So this Youtube video has been around for a while now Veritasium Hydrodynamic levitation! .
Also these questions Fluid Mechanics explanation of an object levitated next to an air jet and Explain hydrodynamic Levitation may be related.
Description
To avoid rot links and people that do not want to see the video, I'll try to explain the phenomena.
You have a sphere and a water jet. The water jet is vertical (velocity goes against gravity), and touches the sphere almost tangentially. The ball not only rotates due to the water jet but also stays at constant height from the ground. The angular velocity can be defined in the direction of the cross product between the position of the contact point between the jet and the sphere (origin in the center of the sphere) and the direction of the jet. Some water drops fly away at the top of the sphere away from the jet. The whole system seems stationary, as long as the water flow is the same the height and frequency seem to stay constant.
Suggestions
Derek clearly states it is not about Bernoulli principle, as in this case the ball rotation is important.

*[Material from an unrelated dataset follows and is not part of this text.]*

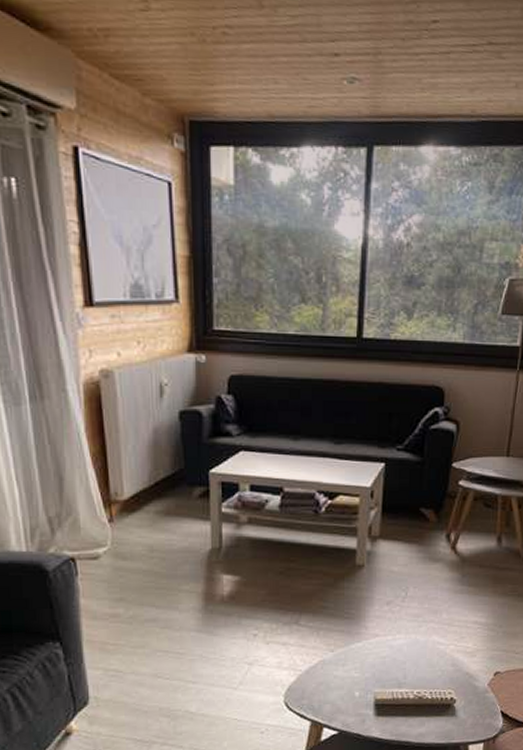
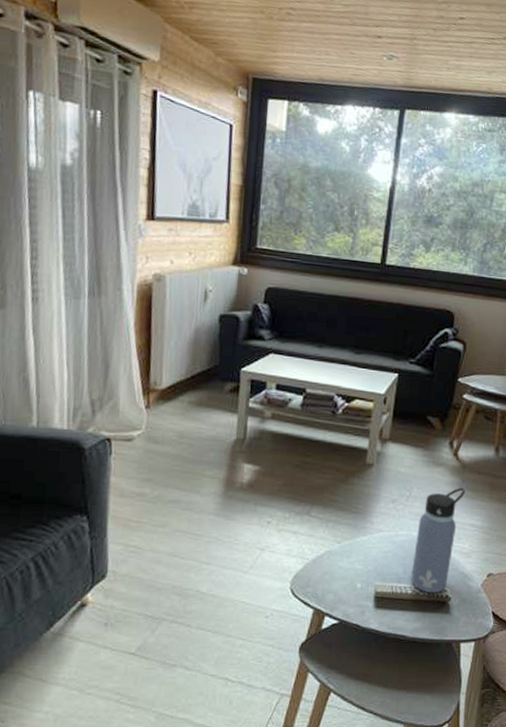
water bottle: none [412,583,466,697] -> present [411,487,465,594]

There seems to be two explanations "water adhere to the sphere and is ejected conserving horizontal momentum" and "Magnus effect" (ME). The later is not so obvious to me as the system is at rest with respect to still air and there are two fluids, water and air, (does ME means air pushes the ball horizontally?).
Note that Coandă effect (another usual solution) is the typical hairdryer ping-pong ball levitation demo which is explained by Bernoulli's principle so I am not sure if it works as a satisfactory answer.
Doubts
Has any recent paper/videos discussed what happens if you do the same experiment with hydrophobic spheres? Can it be predicted with laminar flow theories or does it need turbulence? Would this phenomena occur without air for example?
Too many questions have been posed, but not so many responses on the internet yet.
I just wanted to know if any standard hydrodynamic formalism has been developed to model this phenomena or at least if there has been some experimental characterization of the phenomena (any study of the link between friction, density, frequency, height, radius, and so on).